14. Dezember 2007 | Die Länder Baden-Württemberg und Sachsen planen einen Vorstoß gegen sogenannte Berufskläger.
Dabei handelt es sich um Personen, die an Hauptversammlungen mit dem Ziel teilnehmen, Formverstöße zu erkennen oder hervorzurufen, um dann Anfechtungsklage gegen die gefassten Beschlüsse zu erheben. Dies tun sie jedoch nicht mit Ziel, unrechtmäßige Beschlüsse zu Fall zu bringen, sondern um einen lukrativen Vergleich mit den Gesellschaften zu erzielen, die die oftmals langwierigen Freigabeverfahren fürchten.
Künftig nur eine Instanz für aktienrechtliche Freigabeverfahren?

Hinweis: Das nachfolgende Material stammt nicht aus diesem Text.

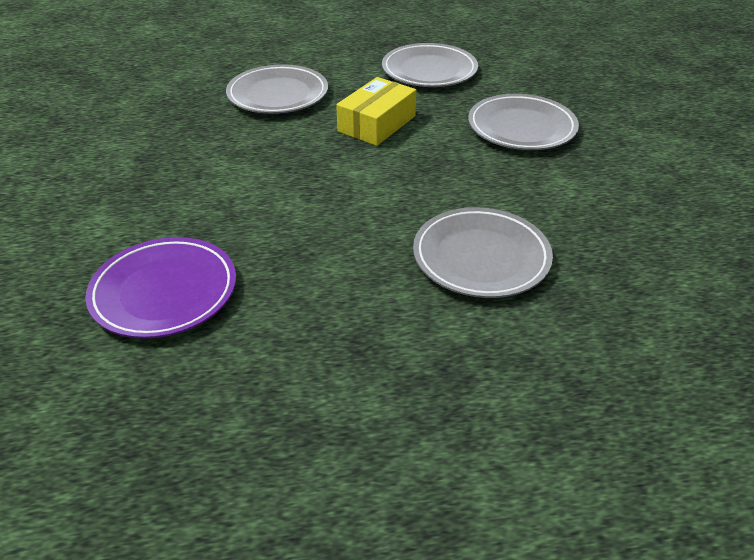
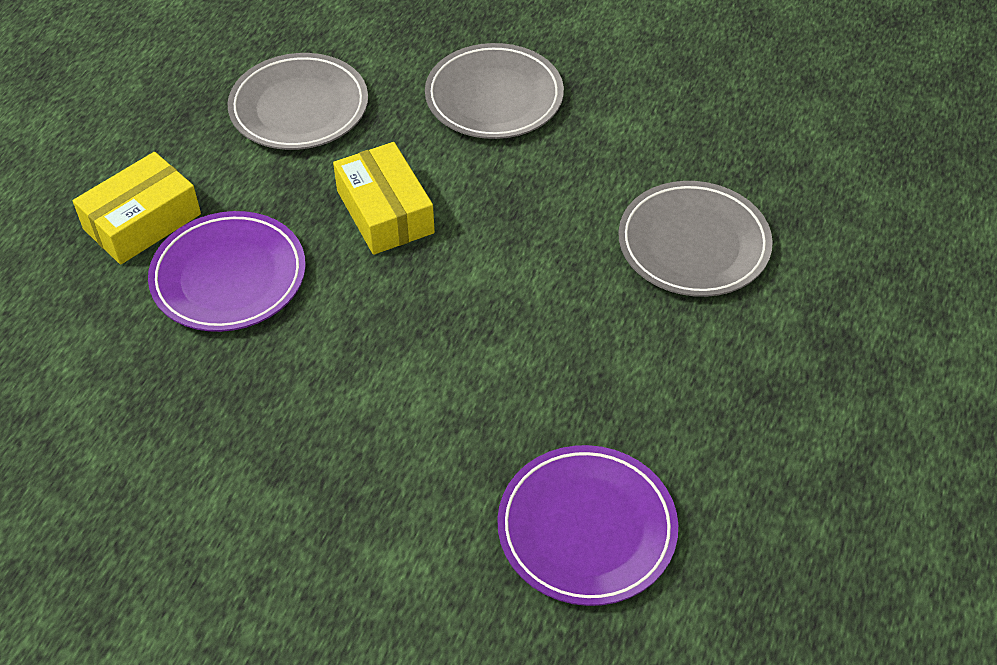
camera: 60 degrees left, 10 degrees up
(278, 95) = (229, 277): grey plate -> purple plate
(295, 59) = (142, 221): none -> yellow box

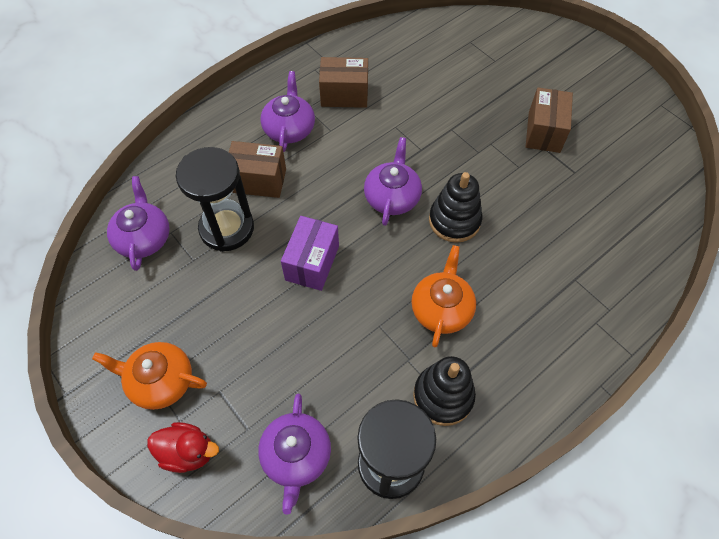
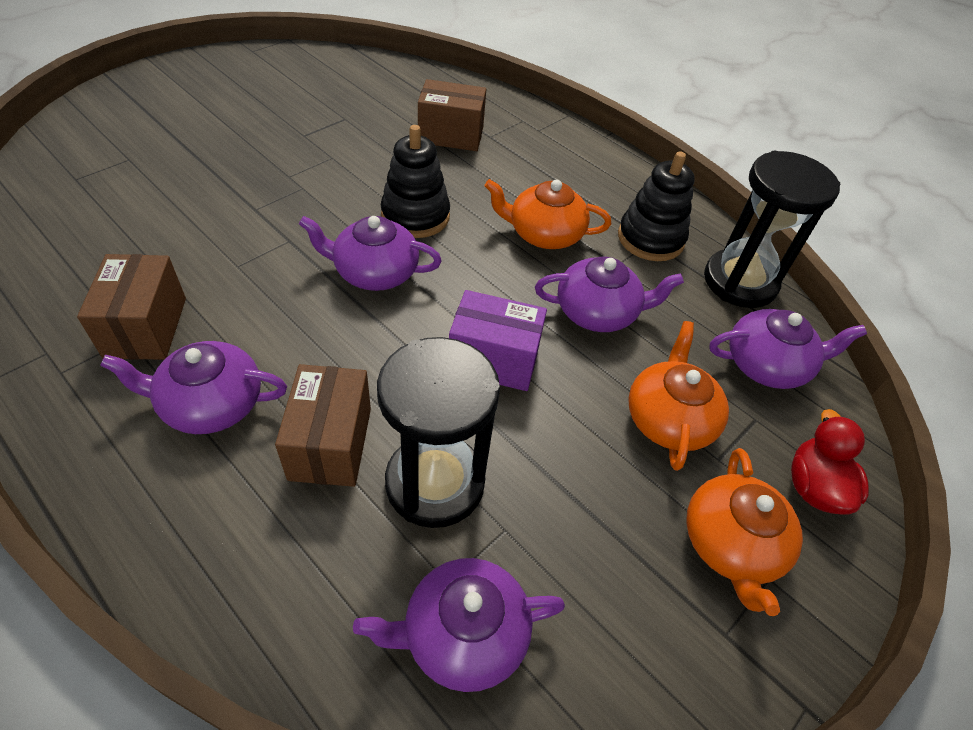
camera: 100 degrees left, 10 degrees down
(254, 366) = (669, 419): none -> orange teapot
(354, 336) = (597, 312): none -> purple teapot
(544, 132) = (277, 132): brown box -> brown box (451, 135)

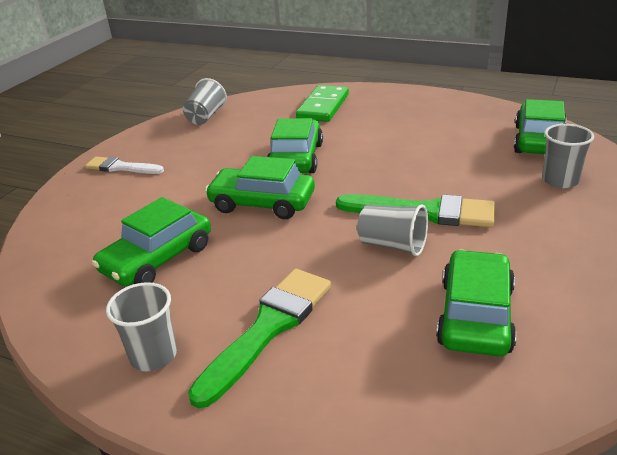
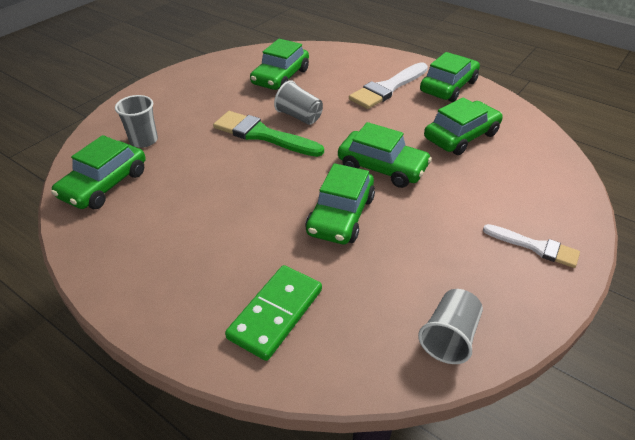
camera: 170 degrees left, 10 degrees up
(153, 355) = (448, 86): grey cup -> green car
(269, 328) = (387, 88): green brush -> white brush

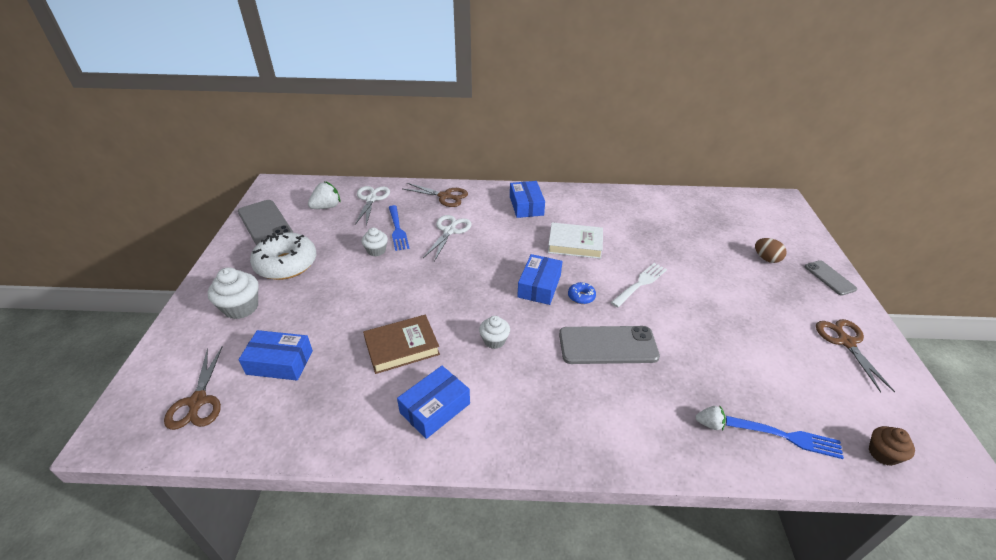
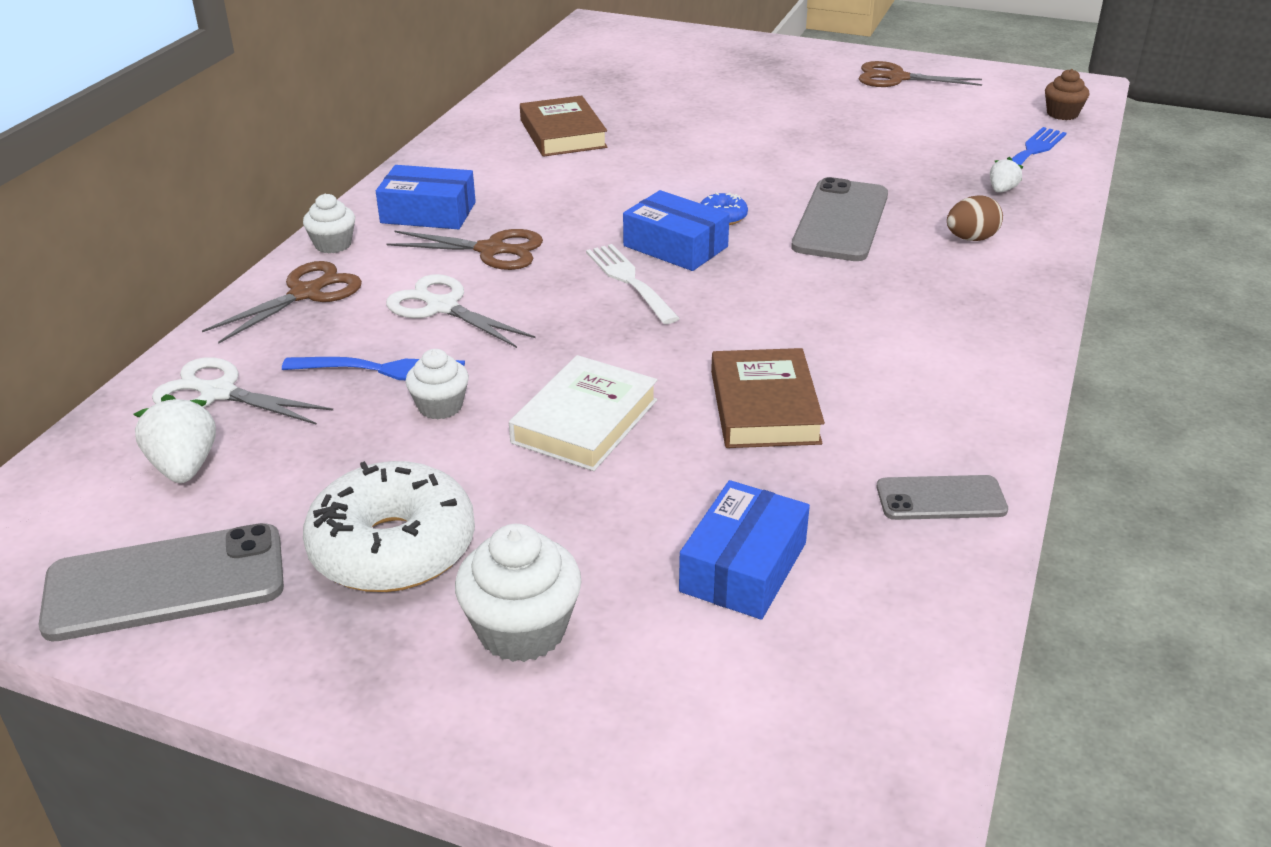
camera: 70 degrees left, 5 degrees down
(198, 401) = (818, 697): brown scissors -> brown scissors (491, 250)
(435, 408) = (921, 390): blue box -> none
(494, 340) = (789, 311): white cupcake -> white cupcake (333, 244)
(575, 244) = (583, 193): white book -> white book (585, 421)
(633, 222) = (563, 134): none -> brown book
(640, 283) = (719, 165): white fork -> white fork (629, 281)
(766, 259) = (719, 72): brown egg -> brown egg (971, 239)
(829, 278) = (780, 50): grey phone -> grey phone (941, 498)

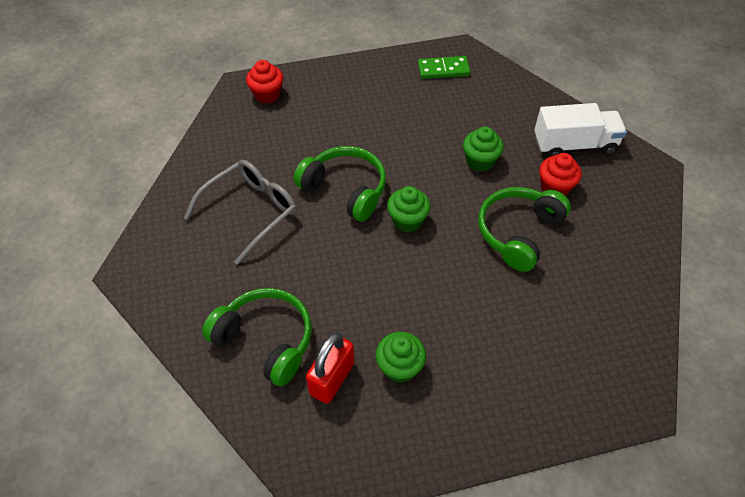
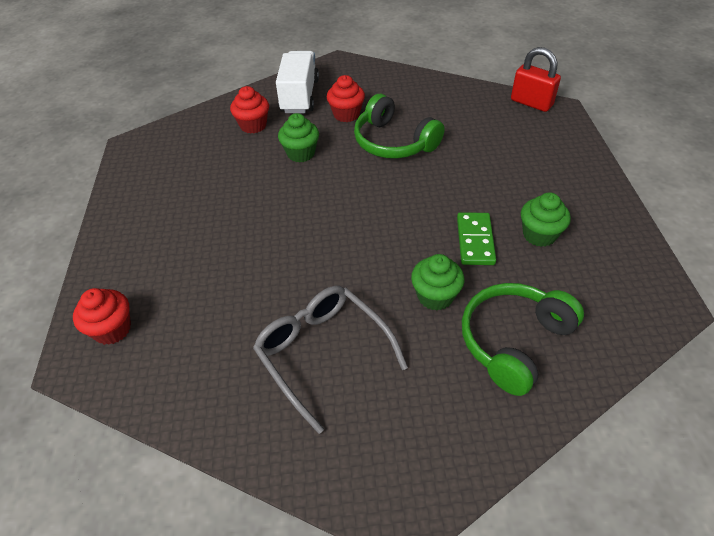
camera: 80 degrees left, 5 degrees down
(332, 378) = (556, 286): red padlock -> red padlock (531, 103)
(345, 189) = (310, 258): green headphones -> none
(407, 221) = (366, 212): green cupcake -> green cupcake (435, 296)
(443, 69) = (156, 162): green domino -> green domino (475, 241)
(513, 120) = (253, 125): none -> red cupcake

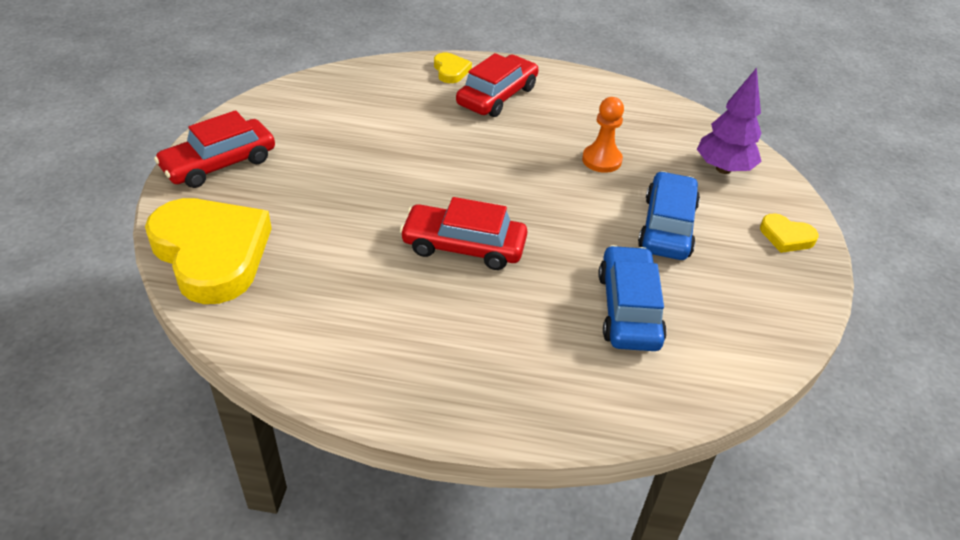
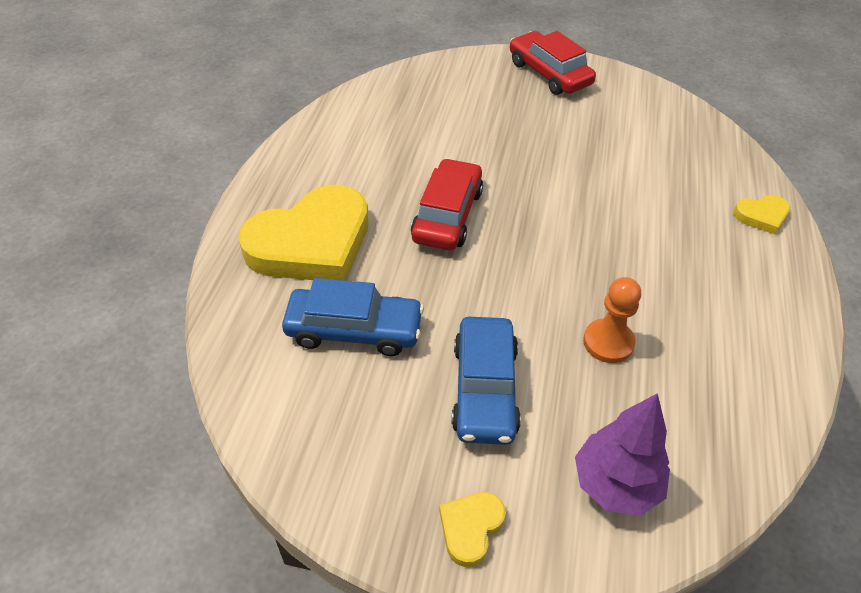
camera: 95 degrees right, 5 degrees up
(211, 253) = (437, 80): yellow heart -> yellow heart (311, 243)
(497, 96) = (720, 254): red car -> none
(667, 226) = (484, 389): blue car -> blue car turned 75 degrees clockwise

Um diesen Berufsklägern das Drohpotential zu nehmen, haben Baden-Württemberg und Sachsen angekündigt, einen Gesetzentwurf in den Bundesrat einzubringen, der das Freigabeverfahren deutlich beschleunigen soll. Dazu sollen die Oberlandesgerichte im Freigabeverfahren in erster und letzter Instanz entscheiden. Gleiches gilt für Spruchverfahren zur Überprüfung der Angemessenheit der Abfindung von Aktionären und des Umtauschverhältnisses bei Umwandlungen. Das Klagerecht von Kleinaktionären soll aber nicht unangemessen eingeschränkt werden – teilweise war vorgeschlagen worden, einen Mindestaktienbesitz als Voraussetzung für die Zulässigkeit von Aktionärsklagen einzuführen.